Figure 2. S6K1^–/– embryos are developmentally retarded and display IUGR.

(A) Weight of WT and S6K1^–/– embryos at the indicated gestational ages. A total of 234 WT and 223 S6K1^–/– embryos was analyzed. n = 25–33 at each time point, for both genotypes. (B) Bone development in WT and S6K1^–/– embryos. Top panel: Lateral view of skeleton at E16.5 analyzed for ossification, using alcian blue (cartilage) and alizarine red (bone). Arrows indicate ossification in the frontal bone of the cranium; in the fibula and tibia bone on the hind limb of WT embryo, the corresponding areas on the S6K1^–/– embryo are still cartilaginous. Bottom panels: Hypertrophied chondrocytes in cervical vertebrae from WT (left) but not in S6K1^–/– (right) at E14.5. (C) Lateral view of E9.5 embryos (asterisk indicates somite) by scanning electron microscopy (left) and number of somites (right) (n = 12 per genotype). Note the open otic pit (open arrow) and the absence of a limb bud (filled arrow) in the S6K1^–/– embryo. (D) Preimplantation development–stage analysis using 106 eggs from 7 WT mice and 45 eggs from 4 S6K1^–/– mice. Scale bar: 25 μm. In A, C, and D, values are given as mean ± SEM. *P < 0.05 vs. WT, unpaired t test.
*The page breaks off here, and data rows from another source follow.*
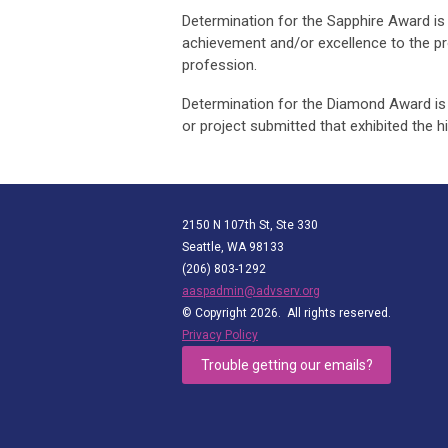
Determination for the Sapphire Award is 
achievement and/or excellence to the pr
profession.
Determination for the Diamond Award is 
or project submitted that exhibited the h
2150 N 107th St, Ste 330
Seattle, WA 98133
(206) 803-1292
aaspadmin@advserv.org
© Copyright 2026. All rights reserved.
Privacy Policy
Trouble getting our emails?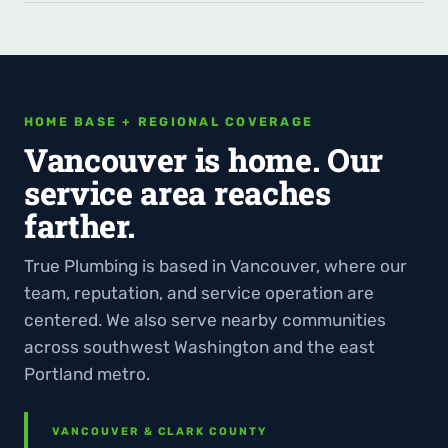
HOME BASE + REGIONAL COVERAGE
Vancouver is home. Our
service area reaches
farther.
True Plumbing is based in Vancouver, where our
team, reputation, and service operation are
centered. We also serve nearby communities
across southwest Washington and the east
Portland metro.
VANCOUVER & CLARK COUNTY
Figure 1. Diminished pancreatic β cell size and number in S6K1^–/– embryos.

(A–D) Pancreas sections from WT or S6K1^–/– embryos at E16.5: (A) histology, by H&E staining; (B) GLUT2 glucose transporter, by immunofluorescence (IF) staining; (C) cleaved caspase-3 (red), insulin (green) by IF staining and DAPI (blue) staining; and (D) insulin (red) and glucagon (green), by IF staining. (E) β cell number in embryonic pancreata (n = 3 per genotype). (F) β cell size in embryonic pancreata from 45–52 determinations in WT embryos and 29–44 determinations in S6K1^–/– embryos (n = 3 per genotype; β cell surface: WT, 95.60 ± 2.69 μm²; S6K1^–/–, 69.54 ± 1.5 μm²). (G) Reduced insulin content, normalized for body weight, in embryonic pancreata (n = 6–9 per genotype). Scale bars: 25 μm. In E–G, values are given as mean ± SEM. *P < 0.05, **P < 0.01 vs. WT, unpaired t test.